__INSTRUCTIONS TO FOLLOW__
When you reach the line containing "cell phone: present" in the records below, set it down exactly, together with every later line through the end, but not the pictures.

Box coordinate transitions
__________
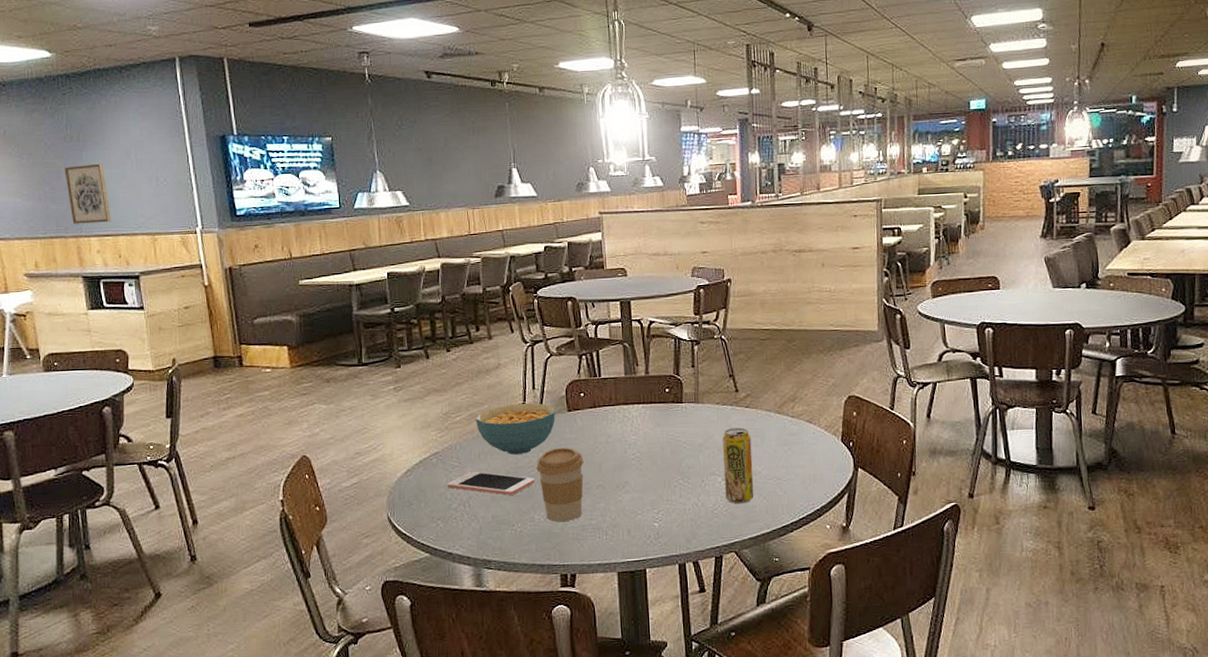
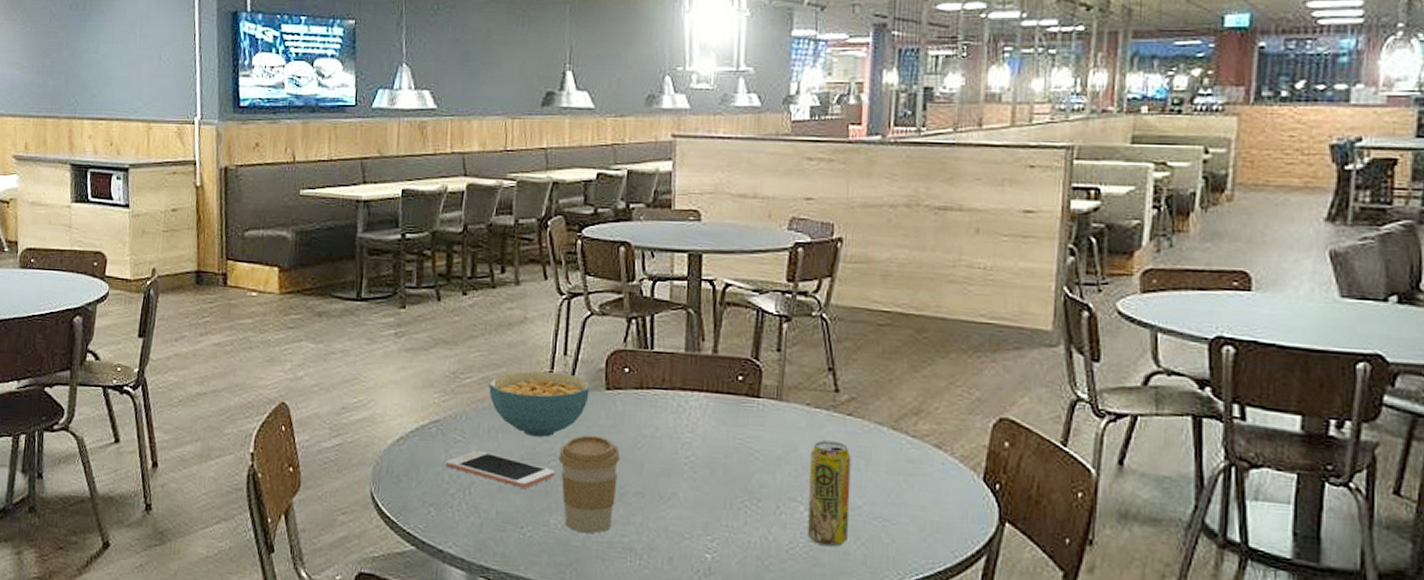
wall art: present [64,163,111,224] -> none [66,36,108,104]

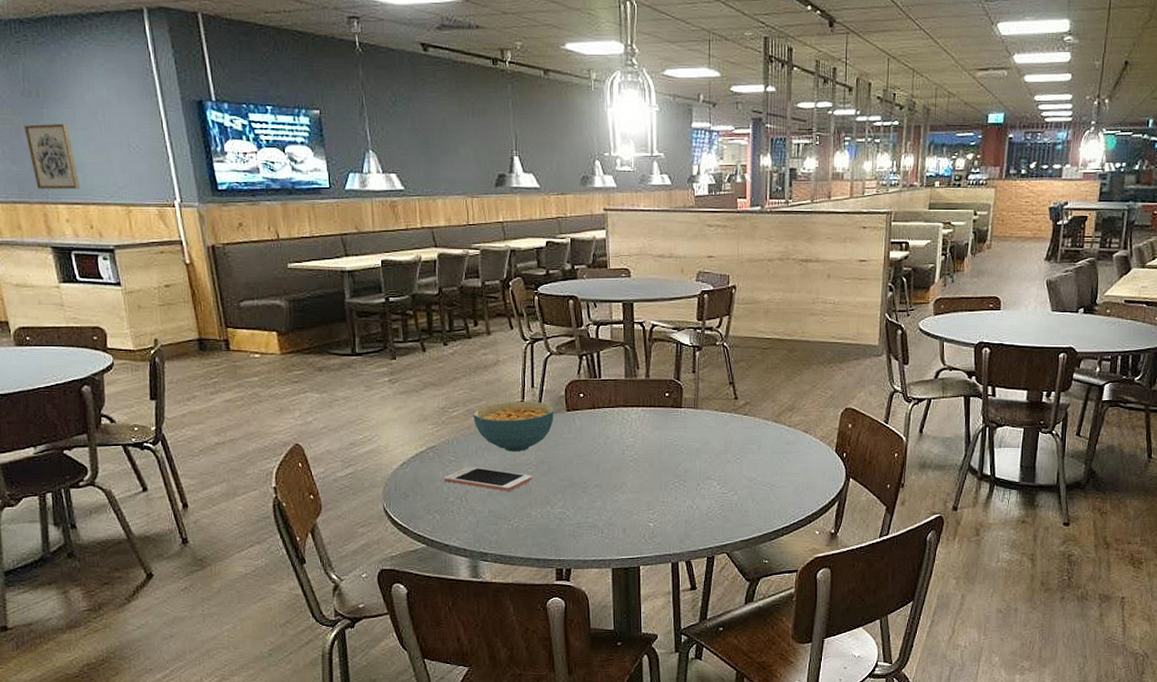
wall art: none [66,36,108,104] -> present [24,123,80,189]
coffee cup: present [558,435,620,534] -> none [534,446,581,519]
beverage can: present [806,440,851,547] -> none [719,434,748,508]

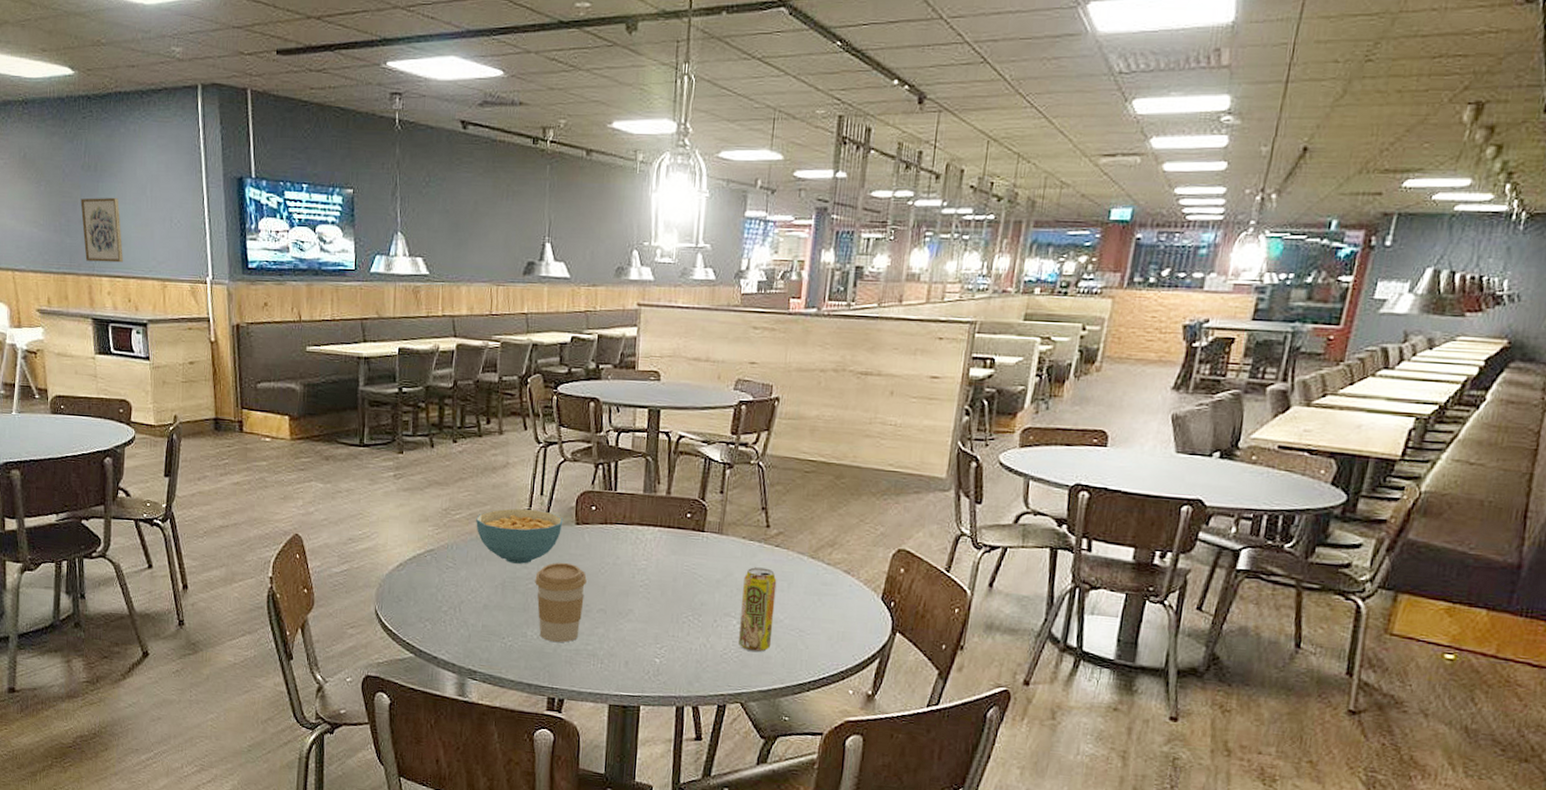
cell phone: present [443,466,532,491] -> none [439,574,532,606]
coffee cup: none [534,446,581,519] -> present [535,562,587,643]
beverage can: none [719,434,748,508] -> present [738,567,777,653]

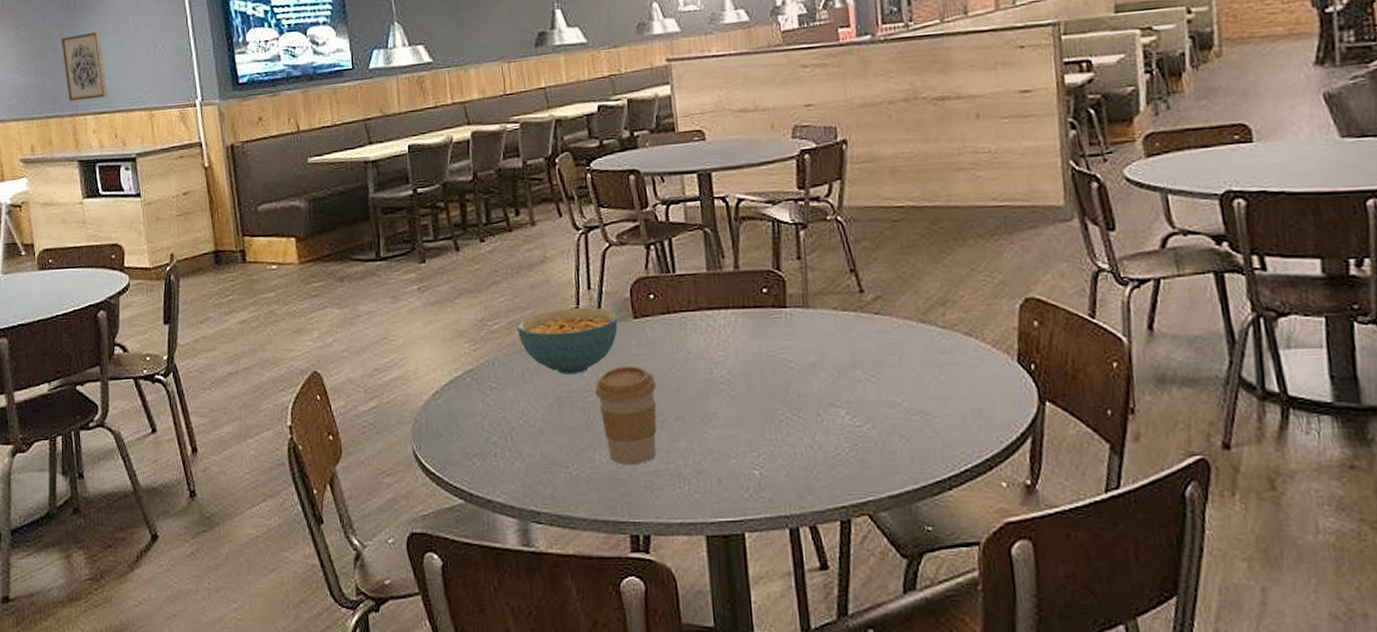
beverage can: present [738,567,777,653] -> none [844,342,893,448]

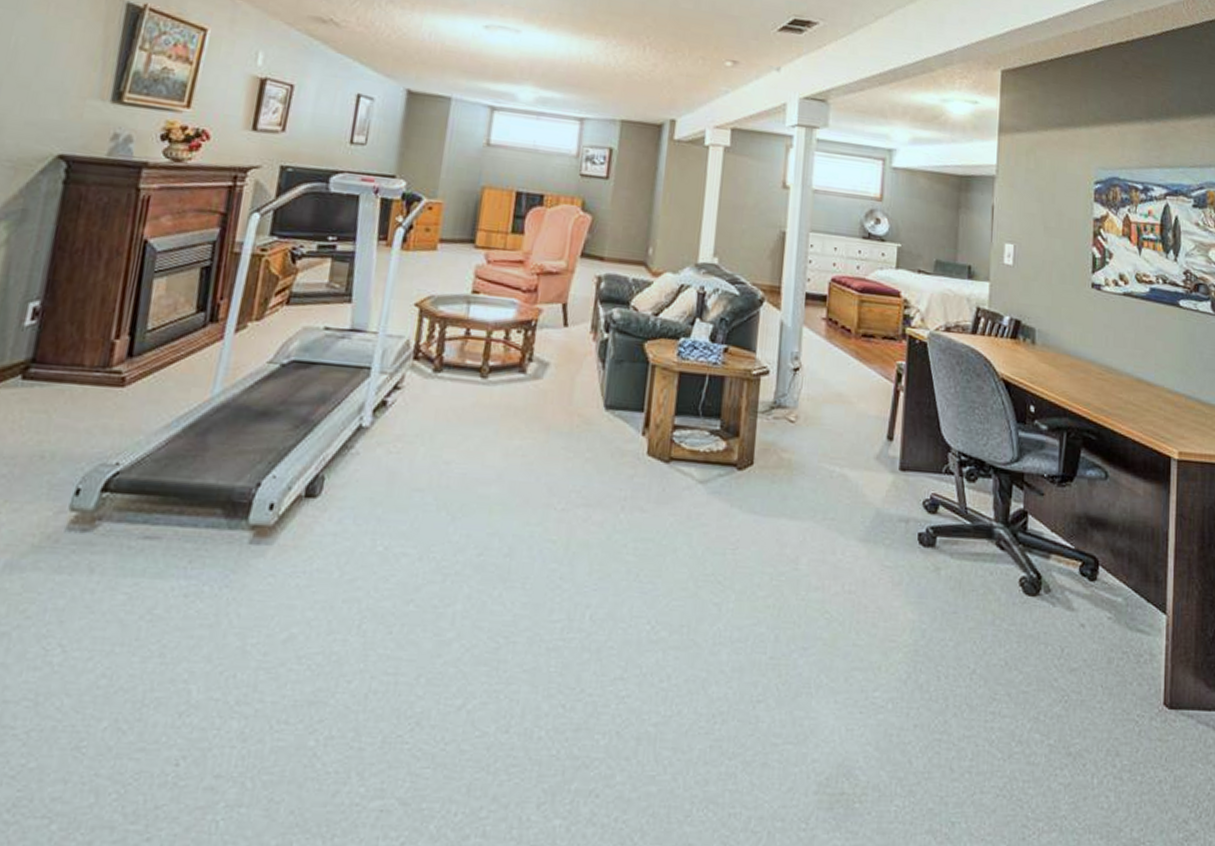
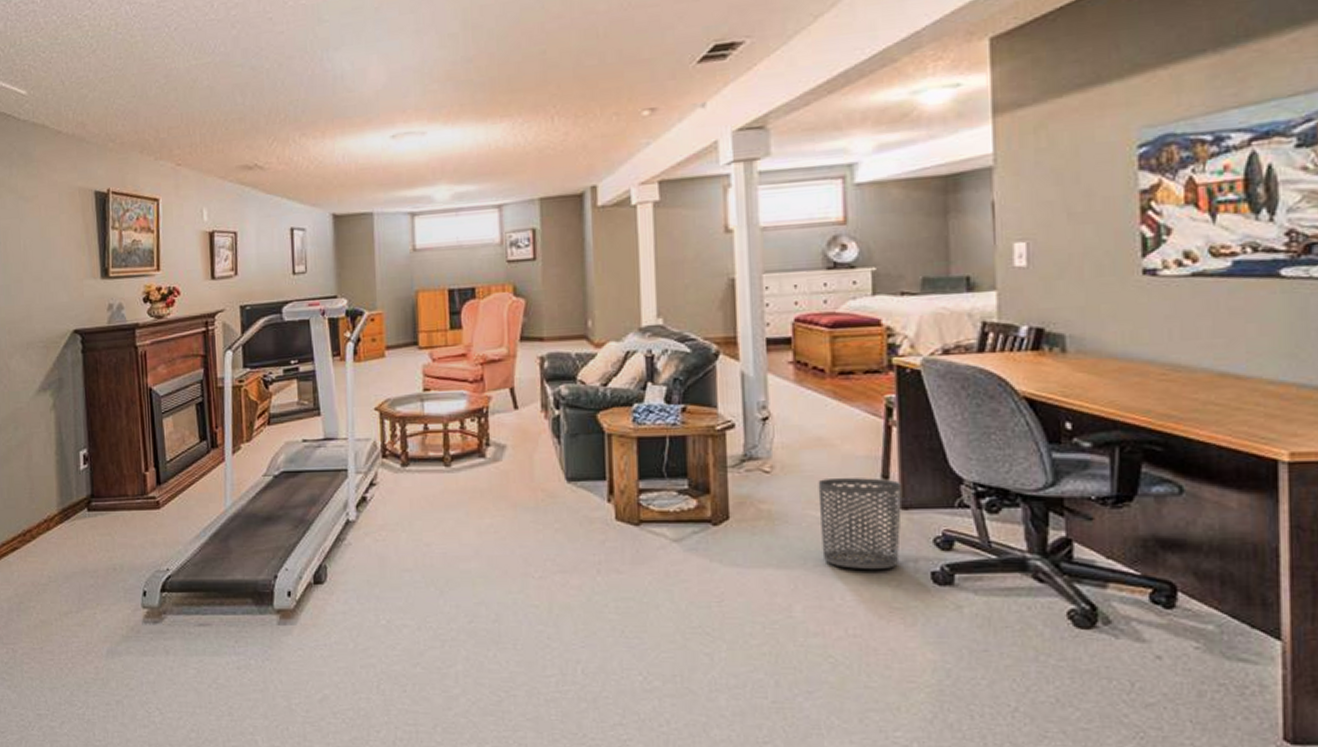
waste bin: none [830,434,903,528] -> present [818,478,902,570]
__________
__ANSWER AREA__
cell phone: present [443,466,532,491] -> none [439,574,532,606]
coffee cup: none [534,446,581,519] -> present [535,562,587,643]
beverage can: none [719,434,748,508] -> present [738,567,777,653]

beverage can: present [738,567,777,653] -> none [844,342,893,448]

waste bin: none [830,434,903,528] -> present [818,478,902,570]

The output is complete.